-- Opening Marker --

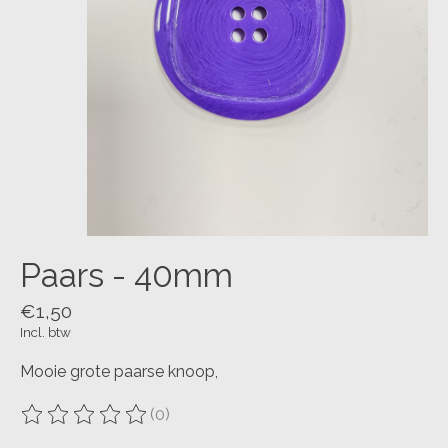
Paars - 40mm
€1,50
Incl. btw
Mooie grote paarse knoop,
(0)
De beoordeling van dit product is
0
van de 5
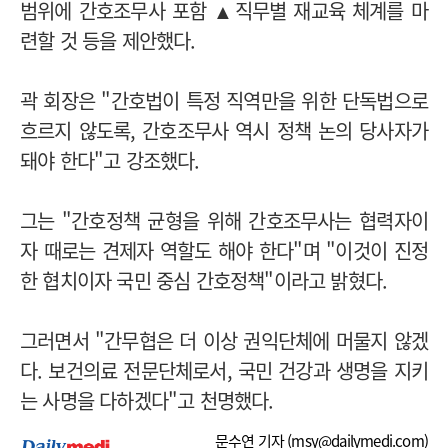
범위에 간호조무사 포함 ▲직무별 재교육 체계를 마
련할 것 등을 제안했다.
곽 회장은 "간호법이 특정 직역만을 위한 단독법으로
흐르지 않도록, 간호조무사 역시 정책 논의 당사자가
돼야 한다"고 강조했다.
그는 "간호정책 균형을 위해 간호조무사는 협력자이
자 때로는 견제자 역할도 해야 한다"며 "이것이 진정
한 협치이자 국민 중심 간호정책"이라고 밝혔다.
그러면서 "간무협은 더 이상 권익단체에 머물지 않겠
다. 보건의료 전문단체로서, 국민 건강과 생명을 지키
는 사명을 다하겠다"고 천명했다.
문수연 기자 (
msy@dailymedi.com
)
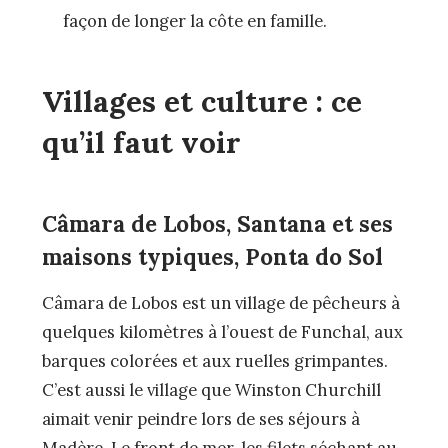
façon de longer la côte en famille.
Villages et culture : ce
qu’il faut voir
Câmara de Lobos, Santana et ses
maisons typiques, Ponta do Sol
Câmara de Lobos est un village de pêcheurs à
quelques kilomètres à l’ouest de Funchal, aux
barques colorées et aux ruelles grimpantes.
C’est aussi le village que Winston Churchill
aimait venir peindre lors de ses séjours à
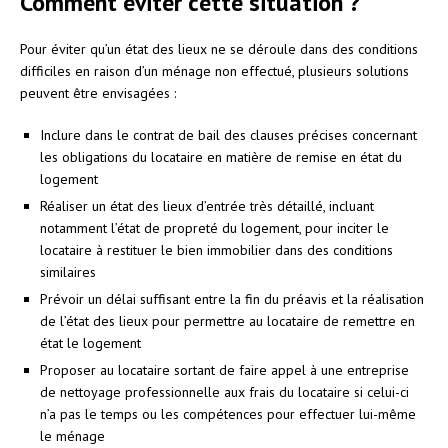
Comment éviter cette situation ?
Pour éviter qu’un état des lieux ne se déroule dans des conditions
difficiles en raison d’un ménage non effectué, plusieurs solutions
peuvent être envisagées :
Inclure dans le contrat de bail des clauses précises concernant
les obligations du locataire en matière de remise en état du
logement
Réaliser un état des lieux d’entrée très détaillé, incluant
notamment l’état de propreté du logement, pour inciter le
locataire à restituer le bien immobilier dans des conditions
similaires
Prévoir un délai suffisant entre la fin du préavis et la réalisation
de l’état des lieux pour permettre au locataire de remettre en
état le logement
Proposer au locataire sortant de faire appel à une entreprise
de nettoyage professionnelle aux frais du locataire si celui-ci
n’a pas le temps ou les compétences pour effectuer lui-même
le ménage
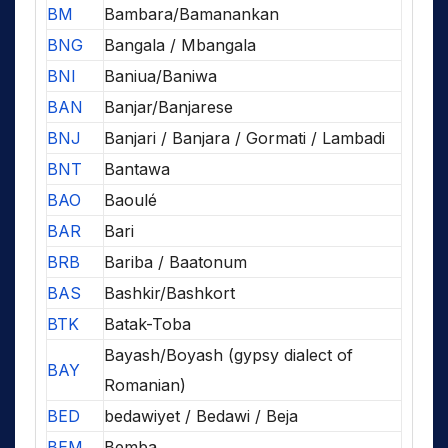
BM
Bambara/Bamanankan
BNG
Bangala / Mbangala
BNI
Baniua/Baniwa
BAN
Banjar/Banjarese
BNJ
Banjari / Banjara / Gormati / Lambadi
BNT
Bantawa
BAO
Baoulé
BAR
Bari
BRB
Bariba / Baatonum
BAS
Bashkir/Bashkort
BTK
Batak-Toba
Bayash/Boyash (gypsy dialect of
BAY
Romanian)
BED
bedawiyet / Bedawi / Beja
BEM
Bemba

-- Closing Marker --

### Activity
Please show the lines in the entries above that hold the string "conditions".

### Answer to this problem
Pour éviter qu’un état des lieux ne se déroule dans des conditions
locataire à restituer le bien immobilier dans des conditions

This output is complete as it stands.